> _TASK TO CARRY OUT_
Every entry is to be returned exactly as it stands; the pictures are to be dropped.

BEGIN SOURCE INFORMATION

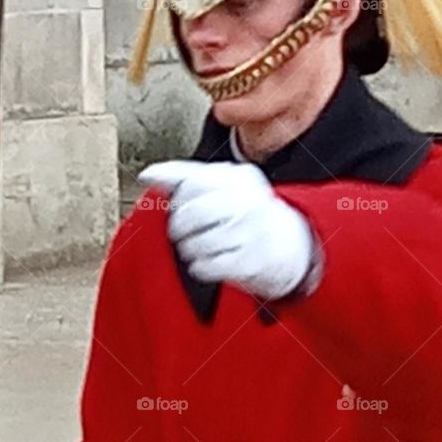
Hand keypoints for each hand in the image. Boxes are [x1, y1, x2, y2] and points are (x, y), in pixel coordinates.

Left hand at [138, 160, 318, 300]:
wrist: (294, 245)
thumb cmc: (249, 214)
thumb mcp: (223, 185)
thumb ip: (183, 176)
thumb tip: (147, 174)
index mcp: (238, 177)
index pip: (189, 184)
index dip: (180, 201)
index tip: (186, 208)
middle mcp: (247, 201)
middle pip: (188, 215)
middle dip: (181, 229)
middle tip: (190, 233)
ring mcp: (252, 231)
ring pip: (194, 243)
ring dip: (191, 250)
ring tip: (205, 247)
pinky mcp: (252, 261)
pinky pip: (206, 266)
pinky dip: (202, 267)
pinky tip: (212, 262)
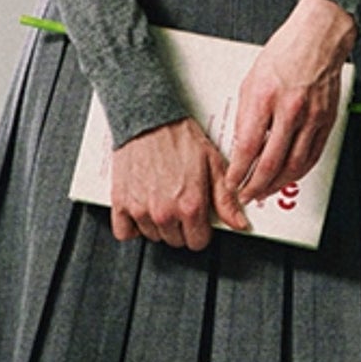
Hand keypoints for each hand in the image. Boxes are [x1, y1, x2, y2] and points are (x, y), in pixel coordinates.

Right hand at [110, 115, 251, 249]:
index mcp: (190, 206)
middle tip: (179, 203)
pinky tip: (141, 208)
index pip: (198, 242)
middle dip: (180, 227)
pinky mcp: (120, 202)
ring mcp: (140, 209)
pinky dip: (131, 225)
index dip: (200, 230)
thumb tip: (240, 224)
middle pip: (175, 241)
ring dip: (157, 224)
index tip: (197, 218)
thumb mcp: (213, 165)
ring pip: (152, 236)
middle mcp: (165, 212)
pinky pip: (124, 232)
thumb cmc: (180, 138)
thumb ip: (226, 200)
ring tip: (161, 199)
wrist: (148, 119)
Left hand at [226, 0, 357, 206]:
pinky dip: (298, 172)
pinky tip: (287, 177)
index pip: (248, 148)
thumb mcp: (251, 81)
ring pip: (294, 166)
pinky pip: (312, 156)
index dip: (238, 172)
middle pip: (271, 163)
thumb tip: (241, 147)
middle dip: (255, 186)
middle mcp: (290, 110)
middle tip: (246, 195)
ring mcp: (312, 117)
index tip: (231, 183)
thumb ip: (246, 116)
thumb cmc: (284, 53)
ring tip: (265, 191)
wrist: (318, 38)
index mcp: (265, 97)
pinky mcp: (326, 121)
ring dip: (277, 184)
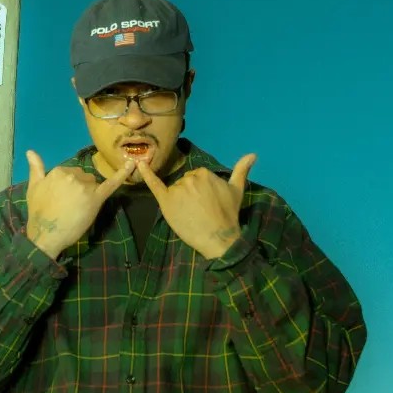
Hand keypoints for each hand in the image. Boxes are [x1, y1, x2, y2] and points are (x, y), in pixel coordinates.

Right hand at [25, 150, 133, 259]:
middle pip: (84, 177)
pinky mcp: (96, 199)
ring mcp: (85, 186)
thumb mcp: (33, 188)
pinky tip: (132, 165)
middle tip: (69, 206)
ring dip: (89, 194)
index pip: (71, 173)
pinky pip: (111, 184)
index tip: (63, 199)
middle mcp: (73, 175)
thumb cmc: (38, 213)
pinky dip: (122, 174)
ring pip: (93, 184)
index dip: (69, 187)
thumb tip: (30, 151)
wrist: (45, 235)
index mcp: (59, 171)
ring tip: (77, 210)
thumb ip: (35, 168)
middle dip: (80, 190)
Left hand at [136, 154, 256, 259]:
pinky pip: (154, 185)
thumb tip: (253, 154)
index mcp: (204, 172)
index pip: (196, 178)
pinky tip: (138, 165)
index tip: (207, 203)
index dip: (200, 192)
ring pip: (175, 190)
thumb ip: (241, 170)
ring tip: (191, 215)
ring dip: (180, 200)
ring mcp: (177, 189)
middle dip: (190, 195)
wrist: (218, 238)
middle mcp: (189, 177)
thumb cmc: (228, 214)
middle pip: (184, 183)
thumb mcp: (237, 190)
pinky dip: (146, 174)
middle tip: (200, 211)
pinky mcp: (166, 201)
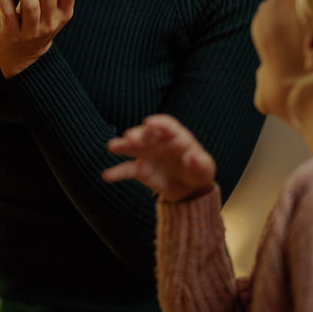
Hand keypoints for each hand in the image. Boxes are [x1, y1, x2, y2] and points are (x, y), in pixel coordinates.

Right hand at [102, 114, 216, 202]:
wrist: (189, 189)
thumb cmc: (199, 172)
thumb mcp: (205, 169)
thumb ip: (201, 163)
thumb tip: (195, 158)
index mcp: (176, 136)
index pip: (166, 125)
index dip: (157, 123)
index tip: (148, 123)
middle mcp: (158, 141)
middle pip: (146, 134)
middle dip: (138, 134)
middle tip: (129, 137)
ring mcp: (148, 154)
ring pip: (133, 147)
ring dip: (122, 145)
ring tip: (112, 147)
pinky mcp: (140, 170)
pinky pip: (127, 169)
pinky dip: (117, 172)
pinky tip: (107, 176)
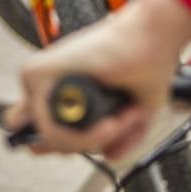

END SOURCE INFORMATION

> _ANSWER TO THIS TASK_
Hand keypoints for each hand in the image. Boxes are [x1, y1, x2, y2] and points are (x, y), in pixel coordinates.

Left hand at [138, 160, 318, 300]:
wrist: (294, 245)
thumb cmc: (249, 214)
thumb mcp: (223, 185)
thumb ip: (183, 176)
thumb tip: (147, 174)
index mcp: (238, 177)
index pip: (189, 184)
index dip: (180, 201)
index tip: (186, 208)
middle mcp: (247, 201)
middle pip: (188, 215)
middle dip: (181, 229)
middle tip: (190, 233)
ring mcp: (252, 231)
ring pip: (194, 243)
ring dip: (191, 250)
ring tip: (205, 247)
pinky mcp: (252, 261)
pinky pip: (206, 266)
pinky dip: (202, 267)
pinky tip: (212, 262)
Hand keypoints for each hand in the image. Boxes are [x1, y1, x2, y2] and points are (x, y), in pixel coordinates.

Right hand at [110, 115, 251, 249]:
index mcp: (190, 206)
middle tip: (179, 203)
pinky tip: (141, 208)
index pip: (198, 242)
middle dip: (180, 227)
pinky mcp: (120, 202)
ring mcp: (140, 209)
pinky dip: (131, 225)
index dip: (200, 230)
thumb tip: (240, 224)
middle pip: (175, 241)
ring dip: (157, 224)
index tip: (197, 218)
thumb mcp: (213, 165)
ring pip: (152, 236)
middle mcp: (165, 212)
pinky pip: (124, 232)
thumb cmc: (180, 138)
thumb ip: (226, 200)
ring tip: (161, 199)
wrist: (148, 119)
Left hand at [226, 0, 357, 206]:
pinky dip: (298, 172)
pinky tip: (287, 177)
index pip: (248, 148)
thumb mcp: (251, 81)
ring pip: (294, 166)
pinky pip: (312, 156)
index dip: (238, 172)
middle pip: (271, 163)
thumb tip: (241, 147)
middle dip: (255, 186)
middle mcp: (290, 110)
middle tip: (246, 195)
ring mcp: (312, 117)
index tip: (231, 183)
thumb ip: (246, 116)
thumb cmc: (284, 53)
ring tip: (265, 191)
wrist: (318, 38)
index mcp: (265, 97)
pinky mcp: (326, 121)
ring dip: (277, 184)
Hand keypoints for each hand in the image. Boxes are [x1, y1, x2, y2] and points are (x, y), in pixel coordinates.

Right hand at [25, 150, 133, 259]:
middle pip: (84, 177)
pinky mcp: (96, 199)
ring mcp: (85, 186)
thumb mcp: (33, 188)
pinky tip: (132, 165)
middle tip: (69, 206)
ring dip: (89, 194)
index pip: (71, 173)
pinky pip: (111, 184)
index tip: (63, 199)
middle mcp: (73, 175)
thumb cmc: (38, 213)
pinky dip: (122, 174)
ring pip: (93, 184)
index dip: (69, 187)
thumb tip: (30, 151)
wrist: (45, 235)
index mcp: (59, 171)
ring tip: (77, 210)
thumb ip: (35, 168)
middle dip: (80, 190)
Left hand at [136, 154, 256, 259]:
pinky pip: (154, 185)
thumb tip: (253, 154)
index mcp: (204, 172)
index pip: (196, 178)
pinky tip: (138, 165)
index tip: (207, 203)
index dip: (200, 192)
ring pip: (175, 190)
thumb ip: (241, 170)
ring tip: (191, 215)
ring dip: (180, 200)
ring mcp: (177, 189)
middle dip: (190, 195)
wrist: (218, 238)
middle mcp: (189, 177)
thumb cmc: (228, 214)
middle pip: (184, 183)
thumb mcp: (237, 190)
pinky dip: (146, 174)
middle tip: (200, 211)
pinky mcp: (166, 201)
Hand keypoints for each hand in the image. Boxes are [x1, y1, x2, y2] and points are (x, y), in pixel coordinates.

Right hand at [102, 114, 216, 202]:
wrist: (189, 189)
thumb cmc: (199, 172)
thumb mcp: (205, 169)
thumb ip: (201, 163)
thumb tip: (195, 158)
index mcp: (176, 136)
index pip: (166, 125)
index dip: (157, 123)
index tip: (148, 123)
middle mcp: (158, 141)
middle pip: (146, 134)
middle dip: (138, 134)
middle tip: (129, 137)
ring mcp: (148, 154)
ring pip: (133, 147)
ring dip: (122, 145)
ring tip: (112, 147)
pinky mcp: (140, 170)
pinky pip: (127, 169)
pinky dip: (117, 172)
pinky tip: (107, 176)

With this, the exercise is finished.